[WORK TO BE COMPLETED] In full and unchanged, set down the entries that follow, with no images.

[Text-based design files]
>>

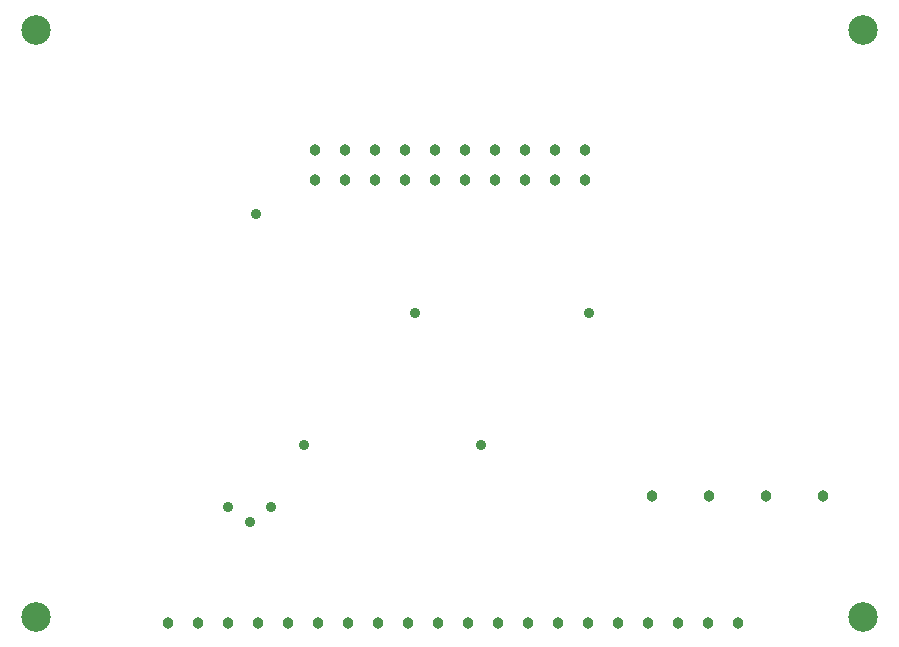
<source format=gbr>
G04 Generated by Ultiboard 13.0 *
%FSLAX25Y25*%
%MOIN*%

%ADD11C,0.03600*%
%ADD12C,0.09843*%
%ADD13C,0.03800*%


G04 ColorRGB 000000 for the following layer *
%LNDrill-Copper Top-Copper Bottom*%
%LPD*%
G54D11*
X99000Y69000D03*
X158000Y69000D03*
X136000Y113000D03*
X194000Y113000D03*
X81000Y43441D03*
X73913Y48559D03*
X88087Y48559D03*
X83000Y146000D03*
G54D12*
X9843Y207480D03*
X285433Y207480D03*
X9843Y11811D03*
X285433Y11811D03*
G54D13*
X215000Y52000D03*
X234000Y52000D03*
X253000Y52000D03*
X272000Y52000D03*
X132631Y157435D03*
X142631Y157435D03*
X152631Y157435D03*
X162631Y157435D03*
X172631Y157435D03*
X182631Y157435D03*
X192631Y157435D03*
X112631Y157435D03*
X192631Y167435D03*
X162631Y167435D03*
X172631Y167435D03*
X182631Y167435D03*
X142631Y167435D03*
X152631Y167435D03*
X132631Y167435D03*
X112631Y167435D03*
X122631Y167435D03*
X102631Y167435D03*
X122631Y157435D03*
X102631Y157435D03*
X133937Y9843D03*
X143937Y9843D03*
X153937Y9843D03*
X163937Y9843D03*
X173937Y9843D03*
X183937Y9843D03*
X193937Y9843D03*
X203937Y9843D03*
X213937Y9843D03*
X223937Y9843D03*
X233937Y9843D03*
X243937Y9843D03*
X63937Y9843D03*
X123937Y9843D03*
X53937Y9843D03*
X93937Y9843D03*
X73937Y9843D03*
X83937Y9843D03*
X113937Y9843D03*
X103937Y9843D03*

M02*

</source>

<<

[TASK RESPONSE]
<source format=gbr>
G04 Generated by Ultiboard 13.0 *
%FSLAX25Y25*%
%MOIN*%

%ADD11C,0.03600*%
%ADD12C,0.09843*%
%ADD13C,0.03800*%


G04 ColorRGB 000000 for the following layer *
%LNDrill-Copper Top-Copper Bottom*%
%LPD*%
G54D11*
X99000Y69000D03*
X158000Y69000D03*
X136000Y113000D03*
X194000Y113000D03*
X81000Y43441D03*
X73913Y48559D03*
X88087Y48559D03*
X83000Y146000D03*
G54D12*
X9843Y207480D03*
X285433Y207480D03*
X9843Y11811D03*
X285433Y11811D03*
G54D13*
X215000Y52000D03*
X234000Y52000D03*
X253000Y52000D03*
X272000Y52000D03*
X132631Y157435D03*
X142631Y157435D03*
X152631Y157435D03*
X162631Y157435D03*
X172631Y157435D03*
X182631Y157435D03*
X192631Y157435D03*
X112631Y157435D03*
X192631Y167435D03*
X162631Y167435D03*
X172631Y167435D03*
X182631Y167435D03*
X142631Y167435D03*
X152631Y167435D03*
X132631Y167435D03*
X112631Y167435D03*
X122631Y167435D03*
X102631Y167435D03*
X122631Y157435D03*
X102631Y157435D03*
X133937Y9843D03*
X143937Y9843D03*
X153937Y9843D03*
X163937Y9843D03*
X173937Y9843D03*
X183937Y9843D03*
X193937Y9843D03*
X203937Y9843D03*
X213937Y9843D03*
X223937Y9843D03*
X233937Y9843D03*
X243937Y9843D03*
X63937Y9843D03*
X123937Y9843D03*
X53937Y9843D03*
X93937Y9843D03*
X73937Y9843D03*
X83937Y9843D03*
X113937Y9843D03*
X103937Y9843D03*

M02*

</source>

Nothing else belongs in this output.